Your assignment
Look through the entries below. Say how many lines include "gärna", with nothing added.

——

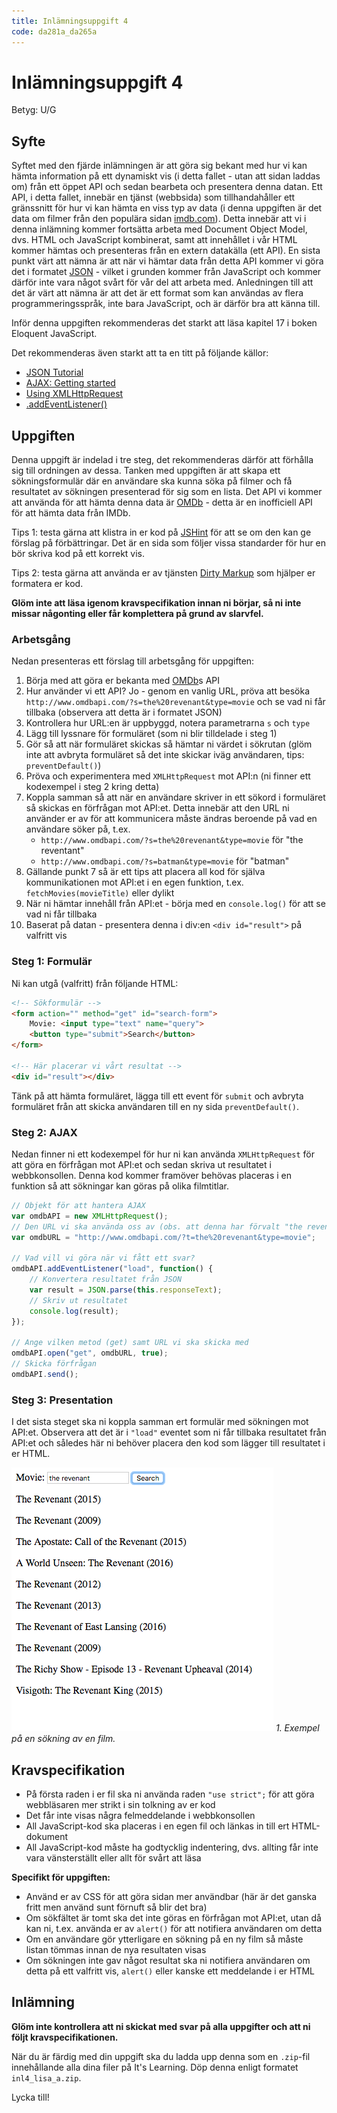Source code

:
 ```yaml
---
title: Inlämningsuppgift 4
code: da281a_da265a
---
```


# Inlämningsuppgift 4

Betyg: U/G

## Syfte

Syftet med den fjärde inlämningen är att göra sig bekant med hur vi kan hämta information på ett dynamiskt vis (i detta fallet - utan att sidan laddas om) från ett öppet API och sedan bearbeta och presentera denna datan. Ett API, i detta fallet, innebär en tjänst (webbsida) som tillhandahåller ett gränssnitt för hur vi kan hämta en viss typ av data (i denna uppgiften är det data om filmer från den populära sidan [imdb.com](http://www.imdb.com)). Detta innebär att vi i denna inlämning kommer fortsätta arbeta med Document Object Model, dvs. HTML och JavaScript kombinerat, samt att innehållet i vår HTML kommer hämtas och presenteras från en extern datakälla (ett API). En sista punkt värt att nämna är att när vi hämtar data från detta API kommer vi göra det i formatet [JSON](http://www.json.org/) - vilket i grunden kommer från JavaScript och kommer därför inte vara något svårt för vår del att arbeta med. Anledningen till att det är värt att nämna är att det är ett format som kan användas av flera programmeringsspråk, inte bara JavaScript, och är därför bra att känna till.

Inför denna uppgiften rekommenderas det starkt att läsa kapitel 17 i boken Eloquent JavaScript.

Det rekommenderas även starkt att ta en titt på följande källor:

* [JSON Tutorial](http://beginnersbook.com/2015/04/json-tutorial/)
* [AJAX: Getting started](https://developer.mozilla.org/en-US/docs/AJAX/Getting_Started)
* [Using XMLHttpRequest](https://developer.mozilla.org/en/docs/Web/API/XMLHttpRequest/Using_XMLHttpRequest)
* [.addEventListener()](https://developer.mozilla.org/en-US/docs/Web/API/EventTarget/addEventListener)

## Uppgiften

Denna uppgift är indelad i tre steg, det rekommenderas därför att förhålla sig till ordningen av dessa. Tanken med uppgiften är att skapa ett sökningsformulär där en användare ska kunna söka på filmer och få resultatet av sökningen presenterad för sig som en lista. Det API vi kommer att använda för att hämta denna data är [OMDb](http://www.omdbapi.com/) - detta är en inofficiell API för att hämta data från IMDb. 

Tips 1: testa gärna att klistra in er kod på [JSHint](http://jshint.com/) för att se om den kan ge förslag på förbättringar. Det är en sida som följer vissa standarder för hur en bör skriva kod på ett korrekt vis.

Tips 2: testa gärna att använda er av tjänsten [Dirty Markup](https://www.dirtymarkup.com/) som hjälper er formatera er kod.

**Glöm inte att läsa igenom kravspecifikation innan ni börjar, så ni inte missar någonting eller får komplettera på grund av slarvfel.** 

### Arbetsgång

Nedan presenteras ett förslag till arbetsgång för uppgiften:

1. Börja med att göra er bekanta med [OMDb](http://www.omdbapi.com/)s API
2. Hur använder vi ett API? Jo - genom en vanlig URL, pröva att besöka `http://www.omdbapi.com/?s=the%20revenant&type=movie` och se vad ni får tillbaka (observera att detta är i formatet JSON)
3. Kontrollera hur URL:en är uppbyggd, notera parametrarna `s` och `type`
4. Lägg till lyssnare för formuläret (som ni blir tilldelade i steg 1)
5. Gör så att när formuläret skickas så hämtar ni värdet i sökrutan (glöm inte att avbryta formuläret så det inte skickar iväg användaren, tips: `preventDefault()`)
6. Pröva och experimentera med `XMLHttpRequest` mot API:n (ni finner ett kodexempel i steg 2 kring detta)
7. Koppla samman så att när en användare skriver in ett sökord i formuläret så skickas en förfrågan mot API:et. Detta innebär att den URL ni använder er av för att kommunicera måste ändras beroende på vad en användare söker på, t.ex.
    * `http://www.omdbapi.com/?s=the%20revenant&type=movie` för "the reventant"
    * `http://www.omdbapi.com/?s=batman&type=movie` för "batman"
8. Gällande punkt 7 så är ett tips att placera all kod för själva kommunikationen mot API:et i en egen funktion, t.ex. `fetchMovies(movieTitle)` eller dylikt
9. När ni hämtar innehåll från API:et - börja med en `console.log()` för att se vad ni får tillbaka
10. Baserat på datan - presentera denna i div:en `<div id="result">` på valfritt vis

### Steg 1: Formulär

Ni kan utgå (valfritt) från följande HTML:

``` html
<!-- Sökformulär -->
<form action="" method="get" id="search-form">
    Movie: <input type="text" name="query">
    <button type="submit">Search</button>
</form>

<!-- Här placerar vi vårt resultat -->
<div id="result"></div>
```

Tänk på att hämta formuläret, lägga till ett event för `submit` och avbryta formuläret från att skicka användaren till en ny sida `preventDefault()`.

### Steg 2: AJAX

Nedan finner ni ett kodexempel för hur ni kan använda `XMLHttpRequest` för att göra en förfrågan mot API:et och sedan skriva ut resultatet i webbkonsollen. Denna kod kommer framöver behövas placeras i en funktion så att sökningar kan göras på olika filmtitlar.

``` js
// Objekt för att hantera AJAX
var omdbAPI = new XMLHttpRequest();
// Den URL vi ska använda oss av (obs. att denna har förvalt "the revenant")
var omdbURL = "http://www.omdbapi.com/?t=the%20revenant&type=movie";

// Vad vill vi göra när vi fått ett svar?
omdbAPI.addEventListener("load", function() {
    // Konvertera resultatet från JSON
    var result = JSON.parse(this.responseText);
    // Skriv ut resultatet
    console.log(result);
});

// Ange vilken metod (get) samt URL vi ska skicka med
omdbAPI.open("get", omdbURL, true);
// Skicka förfrågan
omdbAPI.send();
```

### Steg 3: Presentation

I det sista steget ska ni koppla samman ert formulär med sökningen mot API:et. Observera att det är i `"load"` eventet som ni får tillbaka resultatet från API:et och således här ni behöver placera den kod som lägger till resultatet i er HTML.

![Exempel på sökning](images/uppg4_example.png) _1. Exempel på en sökning av en film._

## Kravspecifikation

* På första raden i er fil ska ni använda raden `"use strict";` för att göra webbläsaren mer strikt i sin tolkning av er kod
* Det får inte visas några felmeddelande i webbkonsollen
* All JavaScript-kod ska placeras i en egen fil och länkas in till ert HTML-dokument
* All JavaScript-kod måste ha godtycklig indentering, dvs. allting får inte vara vänsterställt eller allt för svårt att läsa

**Specifikt för uppgiften:**

* Använd er av CSS för att göra sidan mer användbar (här är det ganska fritt men använd sunt förnuft så blir det bra)
* Om sökfältet är tomt ska det inte göras en förfrågan mot API:et, utan då kan ni, t.ex. använda er av `alert()` för att notifiera användaren om detta
* Om en användare gör ytterligare en sökning på en ny film så måste listan tömmas innan de nya resultaten visas
* Om sökningen inte gav något resultat ska ni notifiera användaren om detta på ett valfritt vis, `alert()` eller kanske ett meddelande i er HTML

## Inlämning

**Glöm inte kontrollera att ni skickat med svar på alla uppgifter och att ni följt kravspecifikationen.**

När du är färdig med din uppgift ska du ladda upp denna som en `.zip`-fil innehållande alla dina filer på It's Learning. Döp denna enligt formatet `inl4_lisa_a.zip`.

Lycka till!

——

Task result
2